La sanidad pública de la Comunidad de Madrid ha cerrado el ejercicio de 2025 con un récord de 1.026 trasplantes de órganos, una cifra que consolida el crecimiento del 67 % en esta actividad desde el año 2019.
El aumento respecto al año anterior se sitúa en un 6 %, con un impulso especial en las intervenciones de corazón, que suben un 35 %, con 104 frente a los 77 de 2024; las de páncreas, que llegan a 28 y las de intestino o multivisceral, que ascienden a 13.
La consejera de Sanidad, Fátima Matute, ha presentado este martes los datos de la Oficina Regional de Coordinación de Trasplantes. La Comunidad de Madrid es la única autonomía de España que ofrece la totalidad de la cartera de servicios en esta materia, tanto para pacientes adultos como pediátricos.
"Estamos de enhorabuena porque hemos superado la barrera de los 1.000 trasplantes. Se trata de un gran dato que demuestra el músculo y la excelencia de la sanidad pública madrileña gracias a unos profesionales que realizan una labor impagable a partir del gesto más altruista que puede llevar a cabo un ser humano", ha destacado Matute durante el acto.
El balance anual revela un incremento notable en los procedimientos de mayor dificultad técnica. Los trasplantes de páncreas se han duplicado hasta alcanzar las 28 intervenciones, frente a las 15 de 2024, mientras que los de intestino o multivisceral prácticamente triplican sus registros con 13 casos en 2025 frente a los 5 de 2024. La Comunidad de Madrid es la única dentro del Sistema Nacional de Salud que cuenta con este último tipo de trasplante en su cartera de servicios.
En el ámbito cardiológico, la consejera ha subrayado hitos específicos como "el primer trasplante de corazón en una niña en el Gregorio Marañón" o la actividad del Hospital 12 de Octubre, donde el equipo médico efectuó "cuatro trasplantes cardíacos en apenas 63 horas".
La técnica de asistolia controlada (donación tras parada cardiorrespiratoria) con el uso de ECMO móvil ha crecido un 11 % y ya representa el 58 % de las donaciones de personas fallecidas.

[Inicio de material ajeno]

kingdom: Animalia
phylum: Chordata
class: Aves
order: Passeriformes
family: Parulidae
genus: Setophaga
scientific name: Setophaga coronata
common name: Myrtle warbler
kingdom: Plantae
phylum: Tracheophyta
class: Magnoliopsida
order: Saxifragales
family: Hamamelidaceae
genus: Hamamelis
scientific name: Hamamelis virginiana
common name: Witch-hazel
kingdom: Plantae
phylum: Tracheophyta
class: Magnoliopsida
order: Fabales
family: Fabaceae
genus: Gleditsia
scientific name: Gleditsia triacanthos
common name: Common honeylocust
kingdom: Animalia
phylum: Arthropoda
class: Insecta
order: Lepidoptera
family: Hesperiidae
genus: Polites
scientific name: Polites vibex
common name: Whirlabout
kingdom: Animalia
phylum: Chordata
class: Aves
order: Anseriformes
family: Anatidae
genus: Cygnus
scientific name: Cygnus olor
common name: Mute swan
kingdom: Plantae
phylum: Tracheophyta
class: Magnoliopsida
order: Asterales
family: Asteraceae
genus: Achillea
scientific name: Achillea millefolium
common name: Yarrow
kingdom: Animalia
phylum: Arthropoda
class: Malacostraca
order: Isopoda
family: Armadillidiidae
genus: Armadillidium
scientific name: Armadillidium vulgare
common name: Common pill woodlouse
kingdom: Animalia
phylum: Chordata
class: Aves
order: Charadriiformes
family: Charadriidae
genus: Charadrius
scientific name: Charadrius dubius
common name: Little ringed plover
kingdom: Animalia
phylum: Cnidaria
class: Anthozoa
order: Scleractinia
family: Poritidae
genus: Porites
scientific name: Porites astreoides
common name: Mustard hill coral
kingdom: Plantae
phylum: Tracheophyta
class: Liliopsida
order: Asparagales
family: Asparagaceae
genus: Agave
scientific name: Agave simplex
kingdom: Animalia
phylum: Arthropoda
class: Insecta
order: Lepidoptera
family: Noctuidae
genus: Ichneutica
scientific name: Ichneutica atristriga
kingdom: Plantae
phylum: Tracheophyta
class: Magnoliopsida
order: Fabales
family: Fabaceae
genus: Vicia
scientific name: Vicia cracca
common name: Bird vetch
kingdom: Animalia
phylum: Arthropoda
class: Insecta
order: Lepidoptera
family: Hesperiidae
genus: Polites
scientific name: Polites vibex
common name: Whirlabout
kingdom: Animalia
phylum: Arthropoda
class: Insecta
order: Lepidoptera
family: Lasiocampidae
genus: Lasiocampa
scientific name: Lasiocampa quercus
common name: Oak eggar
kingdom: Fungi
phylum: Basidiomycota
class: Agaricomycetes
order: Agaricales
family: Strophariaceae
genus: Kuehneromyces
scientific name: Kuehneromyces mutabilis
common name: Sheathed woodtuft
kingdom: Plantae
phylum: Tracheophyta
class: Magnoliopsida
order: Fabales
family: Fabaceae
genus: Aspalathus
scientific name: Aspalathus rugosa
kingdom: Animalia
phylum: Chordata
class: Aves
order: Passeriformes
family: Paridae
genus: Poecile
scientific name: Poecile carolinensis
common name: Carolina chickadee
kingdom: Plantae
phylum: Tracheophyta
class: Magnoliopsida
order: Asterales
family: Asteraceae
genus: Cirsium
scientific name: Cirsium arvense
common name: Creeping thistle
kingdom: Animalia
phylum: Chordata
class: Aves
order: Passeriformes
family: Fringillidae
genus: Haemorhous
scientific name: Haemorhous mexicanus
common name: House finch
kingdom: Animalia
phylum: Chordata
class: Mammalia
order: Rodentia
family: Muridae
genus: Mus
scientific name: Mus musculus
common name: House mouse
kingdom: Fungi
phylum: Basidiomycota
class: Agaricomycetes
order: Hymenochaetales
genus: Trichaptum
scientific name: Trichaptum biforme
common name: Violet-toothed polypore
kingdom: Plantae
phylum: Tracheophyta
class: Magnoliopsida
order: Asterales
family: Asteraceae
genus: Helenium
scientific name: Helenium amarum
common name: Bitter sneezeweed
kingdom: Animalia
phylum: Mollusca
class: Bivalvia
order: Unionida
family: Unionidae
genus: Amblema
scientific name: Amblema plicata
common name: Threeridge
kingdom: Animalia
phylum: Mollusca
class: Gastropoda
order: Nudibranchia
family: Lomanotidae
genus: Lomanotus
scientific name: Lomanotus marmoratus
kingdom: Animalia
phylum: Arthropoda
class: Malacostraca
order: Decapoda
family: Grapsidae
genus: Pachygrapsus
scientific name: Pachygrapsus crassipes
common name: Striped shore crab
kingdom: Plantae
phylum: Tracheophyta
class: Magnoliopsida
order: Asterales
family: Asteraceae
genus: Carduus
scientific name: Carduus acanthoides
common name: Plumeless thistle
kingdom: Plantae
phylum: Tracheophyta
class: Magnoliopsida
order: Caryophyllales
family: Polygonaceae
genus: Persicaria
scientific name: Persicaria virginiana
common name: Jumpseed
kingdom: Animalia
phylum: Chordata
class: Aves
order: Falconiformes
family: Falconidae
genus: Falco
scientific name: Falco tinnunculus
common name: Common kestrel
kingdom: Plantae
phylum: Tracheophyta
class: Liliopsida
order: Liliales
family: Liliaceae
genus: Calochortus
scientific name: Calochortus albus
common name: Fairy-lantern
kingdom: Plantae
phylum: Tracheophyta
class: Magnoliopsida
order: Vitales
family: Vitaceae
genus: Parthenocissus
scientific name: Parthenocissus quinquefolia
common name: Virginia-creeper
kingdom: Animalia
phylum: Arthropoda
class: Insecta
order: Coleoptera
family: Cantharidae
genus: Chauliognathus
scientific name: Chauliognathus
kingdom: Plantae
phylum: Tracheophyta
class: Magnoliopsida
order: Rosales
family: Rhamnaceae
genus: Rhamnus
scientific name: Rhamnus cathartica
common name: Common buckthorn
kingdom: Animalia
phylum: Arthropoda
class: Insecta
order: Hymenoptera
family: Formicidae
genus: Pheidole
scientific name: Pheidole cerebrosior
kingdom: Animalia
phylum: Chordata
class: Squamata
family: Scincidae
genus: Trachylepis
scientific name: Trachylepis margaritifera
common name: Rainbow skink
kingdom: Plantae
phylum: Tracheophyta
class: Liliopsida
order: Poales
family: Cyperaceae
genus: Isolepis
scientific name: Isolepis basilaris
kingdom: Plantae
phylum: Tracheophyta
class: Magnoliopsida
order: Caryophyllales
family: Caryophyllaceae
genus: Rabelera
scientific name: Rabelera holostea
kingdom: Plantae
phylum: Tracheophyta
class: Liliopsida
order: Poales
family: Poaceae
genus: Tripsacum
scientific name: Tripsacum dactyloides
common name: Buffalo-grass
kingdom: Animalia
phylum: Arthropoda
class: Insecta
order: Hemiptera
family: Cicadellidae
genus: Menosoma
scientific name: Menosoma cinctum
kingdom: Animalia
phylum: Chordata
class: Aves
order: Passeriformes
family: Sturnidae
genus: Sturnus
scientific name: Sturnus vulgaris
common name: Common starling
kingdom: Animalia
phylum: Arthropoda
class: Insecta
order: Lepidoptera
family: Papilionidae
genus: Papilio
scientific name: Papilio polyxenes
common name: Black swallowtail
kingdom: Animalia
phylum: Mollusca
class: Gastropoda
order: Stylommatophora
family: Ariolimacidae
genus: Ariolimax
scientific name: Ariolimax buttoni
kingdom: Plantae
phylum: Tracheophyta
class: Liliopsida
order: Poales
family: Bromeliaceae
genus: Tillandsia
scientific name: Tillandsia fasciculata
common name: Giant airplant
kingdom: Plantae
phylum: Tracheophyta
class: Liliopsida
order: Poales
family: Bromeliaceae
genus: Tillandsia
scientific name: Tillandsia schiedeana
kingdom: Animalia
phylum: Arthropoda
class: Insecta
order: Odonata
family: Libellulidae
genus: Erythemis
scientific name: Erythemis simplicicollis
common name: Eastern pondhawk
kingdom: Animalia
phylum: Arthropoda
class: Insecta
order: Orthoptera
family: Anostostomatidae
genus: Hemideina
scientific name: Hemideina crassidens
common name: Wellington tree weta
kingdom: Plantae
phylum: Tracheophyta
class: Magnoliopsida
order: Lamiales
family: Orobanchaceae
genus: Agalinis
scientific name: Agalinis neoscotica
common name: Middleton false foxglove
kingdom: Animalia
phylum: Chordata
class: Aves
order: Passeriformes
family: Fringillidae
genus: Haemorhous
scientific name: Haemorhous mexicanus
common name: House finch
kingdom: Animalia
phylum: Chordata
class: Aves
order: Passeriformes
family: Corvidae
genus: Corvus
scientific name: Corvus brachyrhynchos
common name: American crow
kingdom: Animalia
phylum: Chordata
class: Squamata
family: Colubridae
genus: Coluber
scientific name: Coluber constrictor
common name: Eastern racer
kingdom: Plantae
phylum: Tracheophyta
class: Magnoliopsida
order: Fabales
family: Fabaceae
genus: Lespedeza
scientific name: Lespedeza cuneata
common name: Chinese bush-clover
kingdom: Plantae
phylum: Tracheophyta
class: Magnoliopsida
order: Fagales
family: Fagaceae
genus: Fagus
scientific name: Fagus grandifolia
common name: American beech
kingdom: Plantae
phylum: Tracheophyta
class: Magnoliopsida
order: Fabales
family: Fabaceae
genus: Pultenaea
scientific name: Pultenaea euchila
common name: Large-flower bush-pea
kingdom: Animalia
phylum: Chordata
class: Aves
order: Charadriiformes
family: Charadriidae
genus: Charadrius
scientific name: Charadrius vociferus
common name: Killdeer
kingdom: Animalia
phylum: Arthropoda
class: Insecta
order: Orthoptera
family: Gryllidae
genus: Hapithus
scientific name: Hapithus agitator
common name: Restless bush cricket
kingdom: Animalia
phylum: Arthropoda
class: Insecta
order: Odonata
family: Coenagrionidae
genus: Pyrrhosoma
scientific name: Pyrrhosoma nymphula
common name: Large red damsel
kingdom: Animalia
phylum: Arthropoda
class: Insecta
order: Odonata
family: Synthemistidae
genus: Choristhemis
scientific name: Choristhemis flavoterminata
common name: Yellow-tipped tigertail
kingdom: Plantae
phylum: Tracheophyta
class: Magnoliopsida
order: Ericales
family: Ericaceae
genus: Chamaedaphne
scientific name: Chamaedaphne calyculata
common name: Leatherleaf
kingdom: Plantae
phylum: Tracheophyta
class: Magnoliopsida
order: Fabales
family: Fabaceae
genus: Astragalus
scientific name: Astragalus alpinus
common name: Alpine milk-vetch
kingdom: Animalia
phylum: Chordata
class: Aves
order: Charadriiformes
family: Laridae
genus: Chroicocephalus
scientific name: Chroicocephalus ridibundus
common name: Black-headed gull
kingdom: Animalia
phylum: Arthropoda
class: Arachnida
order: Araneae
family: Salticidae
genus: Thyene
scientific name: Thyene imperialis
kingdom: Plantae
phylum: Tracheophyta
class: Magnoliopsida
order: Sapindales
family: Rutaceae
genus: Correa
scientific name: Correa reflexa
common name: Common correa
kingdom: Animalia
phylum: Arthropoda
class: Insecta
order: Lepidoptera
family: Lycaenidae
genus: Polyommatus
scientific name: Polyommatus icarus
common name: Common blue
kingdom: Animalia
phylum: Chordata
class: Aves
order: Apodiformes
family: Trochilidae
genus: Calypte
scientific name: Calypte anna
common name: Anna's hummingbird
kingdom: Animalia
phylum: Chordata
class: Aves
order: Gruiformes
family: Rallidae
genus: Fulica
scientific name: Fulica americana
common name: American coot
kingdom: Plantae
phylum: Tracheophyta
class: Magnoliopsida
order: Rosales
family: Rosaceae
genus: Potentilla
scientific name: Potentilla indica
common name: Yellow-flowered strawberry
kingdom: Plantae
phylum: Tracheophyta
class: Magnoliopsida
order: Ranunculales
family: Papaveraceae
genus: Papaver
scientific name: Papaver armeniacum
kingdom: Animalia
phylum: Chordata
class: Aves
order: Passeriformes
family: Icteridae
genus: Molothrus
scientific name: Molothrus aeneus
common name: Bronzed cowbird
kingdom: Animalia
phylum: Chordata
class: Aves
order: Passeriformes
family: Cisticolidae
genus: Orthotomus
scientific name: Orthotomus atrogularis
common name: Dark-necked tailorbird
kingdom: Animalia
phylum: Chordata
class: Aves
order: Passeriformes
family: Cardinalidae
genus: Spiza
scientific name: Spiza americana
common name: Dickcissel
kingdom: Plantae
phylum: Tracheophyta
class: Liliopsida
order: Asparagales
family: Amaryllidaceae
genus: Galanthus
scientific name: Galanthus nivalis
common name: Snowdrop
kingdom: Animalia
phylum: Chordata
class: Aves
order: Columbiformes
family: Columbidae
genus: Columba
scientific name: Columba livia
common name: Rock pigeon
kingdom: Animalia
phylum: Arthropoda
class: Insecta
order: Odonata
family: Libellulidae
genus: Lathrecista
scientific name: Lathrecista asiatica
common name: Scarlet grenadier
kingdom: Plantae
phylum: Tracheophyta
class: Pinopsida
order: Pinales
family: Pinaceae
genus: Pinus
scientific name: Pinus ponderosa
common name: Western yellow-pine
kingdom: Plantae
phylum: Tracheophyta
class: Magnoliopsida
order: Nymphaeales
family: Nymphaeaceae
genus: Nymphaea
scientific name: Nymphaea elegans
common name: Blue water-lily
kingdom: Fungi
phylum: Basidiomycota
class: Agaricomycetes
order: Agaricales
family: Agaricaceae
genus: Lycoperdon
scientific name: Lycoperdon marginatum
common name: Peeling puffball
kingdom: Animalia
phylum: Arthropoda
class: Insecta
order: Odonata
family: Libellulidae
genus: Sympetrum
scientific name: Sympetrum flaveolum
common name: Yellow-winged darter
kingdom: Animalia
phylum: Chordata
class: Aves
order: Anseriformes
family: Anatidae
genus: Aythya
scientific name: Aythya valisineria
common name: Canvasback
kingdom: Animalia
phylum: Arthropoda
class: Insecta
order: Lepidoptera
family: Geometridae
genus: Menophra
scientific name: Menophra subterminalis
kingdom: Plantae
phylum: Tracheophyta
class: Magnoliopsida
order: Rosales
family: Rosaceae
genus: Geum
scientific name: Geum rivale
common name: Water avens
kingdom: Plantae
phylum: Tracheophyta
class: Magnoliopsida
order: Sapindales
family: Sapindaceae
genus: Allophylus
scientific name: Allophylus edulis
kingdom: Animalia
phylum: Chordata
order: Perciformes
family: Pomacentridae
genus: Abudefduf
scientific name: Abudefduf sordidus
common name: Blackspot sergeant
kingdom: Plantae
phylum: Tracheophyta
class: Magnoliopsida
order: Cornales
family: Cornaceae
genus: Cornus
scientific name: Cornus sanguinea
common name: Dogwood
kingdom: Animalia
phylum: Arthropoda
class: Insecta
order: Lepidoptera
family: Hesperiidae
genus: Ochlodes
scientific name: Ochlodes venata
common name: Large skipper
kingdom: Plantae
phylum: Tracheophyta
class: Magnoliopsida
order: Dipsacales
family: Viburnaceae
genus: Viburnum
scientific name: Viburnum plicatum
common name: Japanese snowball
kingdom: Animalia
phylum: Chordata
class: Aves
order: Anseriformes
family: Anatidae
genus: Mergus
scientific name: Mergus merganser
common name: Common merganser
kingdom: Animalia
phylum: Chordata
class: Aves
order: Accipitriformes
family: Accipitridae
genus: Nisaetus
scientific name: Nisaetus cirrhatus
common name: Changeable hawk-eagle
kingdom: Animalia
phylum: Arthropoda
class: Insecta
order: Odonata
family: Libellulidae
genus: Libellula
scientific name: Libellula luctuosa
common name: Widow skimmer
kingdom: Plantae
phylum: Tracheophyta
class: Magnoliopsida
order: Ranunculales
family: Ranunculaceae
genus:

Este sistema ayuda a mantener la oxigenación de los órganos tras el deceso hasta su extracción y garantiza la viabilidad de los órganos, ya que permite a los profesionales desplazarse con tiempos óptimos entre los diferentes complejos, actuando como un "hospital itinerante".
La Oficina Regional de Coordinación de Trasplantes funciona como un único centro durante todo el proceso, independientemente de cuál sea en el que se realicen las extracciones e implantaciones. Matute ha agradecido "la generosidad de aquellas familias que en un momento de dolor permiten reescribir la historia de otros".
La aceptación de las familias a la donación ha subido un 9 % en el último año, mientras que la tasa de donación tras el fallecimiento alcanza ya los 41,4 puntos por millón de habitantes.
La consejera ha concluido con un llamamiento a la población para dejar constancia de la voluntad de donación, a través de la Tarjeta Sanitaria Virtual, para facilitar el trabajo a los profesionales sanitarios, y ha recordado la importancia de las donaciones de sangre, cuyas reservas se encuentran actualmente al 35 % tras el periodo navideño.